The normal procedure is: I gather data, and am using the model (and other ML models) while I’m gathering data. I search over parameters to find the ones that would make the best predictions on that data.
I’m not finding parameters that result in good predictive accuracy when used in the world. I’m generating some data, and then finding the parameters that make the best predictions about that data. That data was collected in a world where there are plenty of ML systems (including potentially a version of my oracle with different parameters).
Yes, the normal procedure converges to a fixed point. But why do we care / why is that bad?
I take a perspective where I want to use ML techniques (or other AI algorithms) to do useful work, without introducing powerful optimization working at cross-purposes to humans. On that perspective I don’t think any of this is a problem (or if you look at it another way, it wouldn’t be a problem if you had a solution that had any chance at all of working).

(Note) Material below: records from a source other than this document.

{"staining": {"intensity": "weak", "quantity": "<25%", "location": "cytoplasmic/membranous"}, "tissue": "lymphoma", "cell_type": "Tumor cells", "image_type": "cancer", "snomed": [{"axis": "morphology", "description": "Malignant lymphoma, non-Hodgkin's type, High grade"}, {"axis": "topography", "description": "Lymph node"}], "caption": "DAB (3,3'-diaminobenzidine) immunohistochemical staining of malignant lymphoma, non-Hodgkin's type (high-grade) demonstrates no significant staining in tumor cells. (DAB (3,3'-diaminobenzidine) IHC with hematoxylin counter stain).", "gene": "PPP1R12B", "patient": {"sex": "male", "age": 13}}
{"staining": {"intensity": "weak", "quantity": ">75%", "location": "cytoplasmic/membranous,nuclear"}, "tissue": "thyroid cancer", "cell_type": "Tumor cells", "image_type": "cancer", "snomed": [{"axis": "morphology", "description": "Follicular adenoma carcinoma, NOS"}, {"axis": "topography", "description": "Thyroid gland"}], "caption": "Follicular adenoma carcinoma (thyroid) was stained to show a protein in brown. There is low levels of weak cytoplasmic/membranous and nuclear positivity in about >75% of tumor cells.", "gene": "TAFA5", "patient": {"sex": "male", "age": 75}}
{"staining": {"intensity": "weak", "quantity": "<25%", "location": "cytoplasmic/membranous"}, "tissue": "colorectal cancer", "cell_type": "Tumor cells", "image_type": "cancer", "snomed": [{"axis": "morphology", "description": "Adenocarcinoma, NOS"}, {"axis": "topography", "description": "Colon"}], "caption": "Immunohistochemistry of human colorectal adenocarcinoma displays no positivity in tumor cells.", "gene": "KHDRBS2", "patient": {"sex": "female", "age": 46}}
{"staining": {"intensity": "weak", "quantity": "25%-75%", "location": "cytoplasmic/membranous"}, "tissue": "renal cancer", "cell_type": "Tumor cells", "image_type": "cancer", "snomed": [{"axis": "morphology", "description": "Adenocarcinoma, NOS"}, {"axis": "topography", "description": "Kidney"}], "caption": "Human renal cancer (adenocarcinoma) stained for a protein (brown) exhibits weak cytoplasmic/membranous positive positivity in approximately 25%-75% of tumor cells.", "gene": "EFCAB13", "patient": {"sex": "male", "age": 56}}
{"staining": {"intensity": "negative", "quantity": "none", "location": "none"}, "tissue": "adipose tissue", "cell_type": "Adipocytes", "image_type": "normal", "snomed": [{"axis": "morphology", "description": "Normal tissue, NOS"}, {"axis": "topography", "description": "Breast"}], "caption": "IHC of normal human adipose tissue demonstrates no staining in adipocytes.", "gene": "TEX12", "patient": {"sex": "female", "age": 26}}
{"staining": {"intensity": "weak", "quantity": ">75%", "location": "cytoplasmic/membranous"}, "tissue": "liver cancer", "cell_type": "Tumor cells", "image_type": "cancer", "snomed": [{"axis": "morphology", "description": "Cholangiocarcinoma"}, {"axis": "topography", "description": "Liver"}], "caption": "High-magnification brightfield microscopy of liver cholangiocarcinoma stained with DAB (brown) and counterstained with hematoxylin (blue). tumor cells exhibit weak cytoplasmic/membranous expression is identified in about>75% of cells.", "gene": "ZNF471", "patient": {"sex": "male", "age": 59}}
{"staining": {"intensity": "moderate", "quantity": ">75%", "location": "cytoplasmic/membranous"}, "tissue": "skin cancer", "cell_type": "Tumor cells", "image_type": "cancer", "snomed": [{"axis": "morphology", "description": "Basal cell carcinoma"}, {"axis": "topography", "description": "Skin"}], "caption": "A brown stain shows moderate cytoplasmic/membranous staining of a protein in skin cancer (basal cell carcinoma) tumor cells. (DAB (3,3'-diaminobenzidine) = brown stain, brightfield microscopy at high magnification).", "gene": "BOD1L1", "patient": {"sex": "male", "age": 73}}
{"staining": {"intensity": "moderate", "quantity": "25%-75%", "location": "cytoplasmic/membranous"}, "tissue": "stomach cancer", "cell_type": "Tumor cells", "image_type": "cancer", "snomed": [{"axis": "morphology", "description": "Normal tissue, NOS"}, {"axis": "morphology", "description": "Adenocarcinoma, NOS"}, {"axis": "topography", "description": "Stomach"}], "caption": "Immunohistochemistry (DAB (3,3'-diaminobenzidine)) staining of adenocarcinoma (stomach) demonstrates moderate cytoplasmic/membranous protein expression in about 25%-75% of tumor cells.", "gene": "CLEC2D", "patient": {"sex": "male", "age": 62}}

I don’t think Stuart is thinking about it in this way, so it’s hard to engage at the object level, and I don’t really know what the alternative perspective is, so I also don’t know how to engage at the meta level.
Is there a particular claim where you think there is an interesting disagreement?
If I care about competitiveness, rerunning OPT for every new datapoint is pretty bad. (I don’t think this is very important in the current context, nothing depends on competitiveness.)